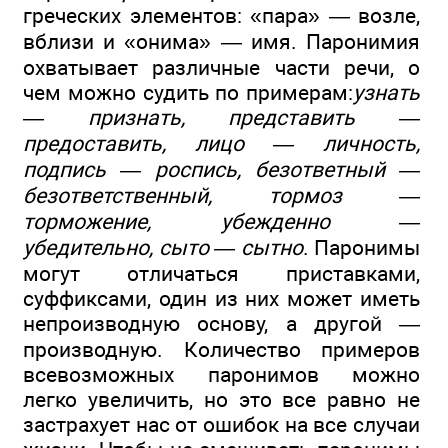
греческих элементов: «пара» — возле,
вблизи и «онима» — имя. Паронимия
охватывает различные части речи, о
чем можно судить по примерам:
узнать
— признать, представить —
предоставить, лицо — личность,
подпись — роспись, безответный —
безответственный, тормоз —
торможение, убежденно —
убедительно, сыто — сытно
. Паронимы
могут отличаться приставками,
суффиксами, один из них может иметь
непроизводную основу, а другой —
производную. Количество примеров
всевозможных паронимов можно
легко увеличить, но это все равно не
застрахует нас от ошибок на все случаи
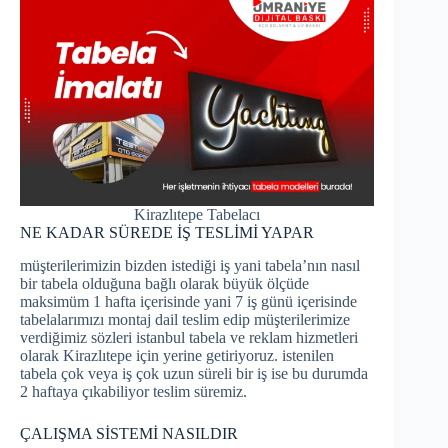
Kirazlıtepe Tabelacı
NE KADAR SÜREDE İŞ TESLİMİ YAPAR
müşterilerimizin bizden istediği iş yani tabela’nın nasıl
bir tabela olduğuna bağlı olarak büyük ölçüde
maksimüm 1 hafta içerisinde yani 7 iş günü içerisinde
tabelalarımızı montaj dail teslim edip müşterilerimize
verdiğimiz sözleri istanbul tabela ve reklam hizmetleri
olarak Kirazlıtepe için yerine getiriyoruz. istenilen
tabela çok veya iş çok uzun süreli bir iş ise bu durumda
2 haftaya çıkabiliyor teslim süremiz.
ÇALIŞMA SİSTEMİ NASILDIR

########################################

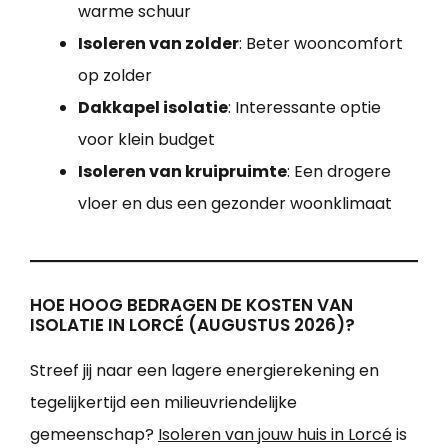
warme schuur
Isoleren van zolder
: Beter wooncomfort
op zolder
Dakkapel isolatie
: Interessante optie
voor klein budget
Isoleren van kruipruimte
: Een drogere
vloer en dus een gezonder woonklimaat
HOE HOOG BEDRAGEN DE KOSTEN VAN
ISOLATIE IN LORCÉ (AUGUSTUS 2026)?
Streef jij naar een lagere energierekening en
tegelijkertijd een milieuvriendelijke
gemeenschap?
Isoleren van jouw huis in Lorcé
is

########################################

■ **Your assignment**:
Which lines in the entries above contain the string "yani"? Copy out each of those lines, and treat uppercase and lowercase letters as different.

■ **Completed exercise**:
müşterilerimizin bizden istediği iş yani tabela’nın nasıl
maksimüm 1 hafta içerisinde yani 7 iş günü içerisinde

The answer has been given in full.